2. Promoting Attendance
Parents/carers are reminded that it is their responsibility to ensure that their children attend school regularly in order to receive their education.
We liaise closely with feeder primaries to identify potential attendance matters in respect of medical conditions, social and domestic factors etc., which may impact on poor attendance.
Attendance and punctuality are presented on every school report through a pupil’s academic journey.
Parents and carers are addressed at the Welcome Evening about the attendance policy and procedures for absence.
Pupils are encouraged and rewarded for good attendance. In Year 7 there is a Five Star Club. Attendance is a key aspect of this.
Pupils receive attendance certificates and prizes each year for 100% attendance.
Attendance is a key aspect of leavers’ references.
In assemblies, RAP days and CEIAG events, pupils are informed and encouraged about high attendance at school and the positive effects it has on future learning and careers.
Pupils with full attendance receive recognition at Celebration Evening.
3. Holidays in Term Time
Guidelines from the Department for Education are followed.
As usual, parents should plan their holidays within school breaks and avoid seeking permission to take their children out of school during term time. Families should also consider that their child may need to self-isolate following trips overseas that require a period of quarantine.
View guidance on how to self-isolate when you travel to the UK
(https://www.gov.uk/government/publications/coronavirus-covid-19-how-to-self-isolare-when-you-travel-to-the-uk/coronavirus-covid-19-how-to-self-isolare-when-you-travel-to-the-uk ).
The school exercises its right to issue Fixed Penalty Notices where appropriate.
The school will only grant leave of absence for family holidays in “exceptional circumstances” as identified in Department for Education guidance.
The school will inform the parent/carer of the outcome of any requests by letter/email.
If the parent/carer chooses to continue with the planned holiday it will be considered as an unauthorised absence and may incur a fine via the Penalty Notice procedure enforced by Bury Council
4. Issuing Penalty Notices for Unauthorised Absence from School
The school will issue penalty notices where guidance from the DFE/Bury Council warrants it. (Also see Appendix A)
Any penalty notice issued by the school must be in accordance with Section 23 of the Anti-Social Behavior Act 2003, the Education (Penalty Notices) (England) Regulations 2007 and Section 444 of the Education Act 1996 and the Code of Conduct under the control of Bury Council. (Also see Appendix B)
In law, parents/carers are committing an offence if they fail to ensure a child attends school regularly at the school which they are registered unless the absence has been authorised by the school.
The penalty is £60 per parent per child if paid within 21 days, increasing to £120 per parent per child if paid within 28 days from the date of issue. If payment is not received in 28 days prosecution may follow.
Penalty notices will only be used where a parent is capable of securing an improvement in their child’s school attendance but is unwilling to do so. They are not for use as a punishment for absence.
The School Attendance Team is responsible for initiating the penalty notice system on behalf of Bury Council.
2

========

- The task
In the entries above, identify each line that includes the string "ensure", then copy it.

- Your response
Parents/carers are reminded that it is their responsibility to ensure that their children attend school regularly in order to receive their education.
In law, parents/carers are committing an offence if they fail to ensure a child attends school regularly at the school which they are registered unless the absence has been authorised by the school.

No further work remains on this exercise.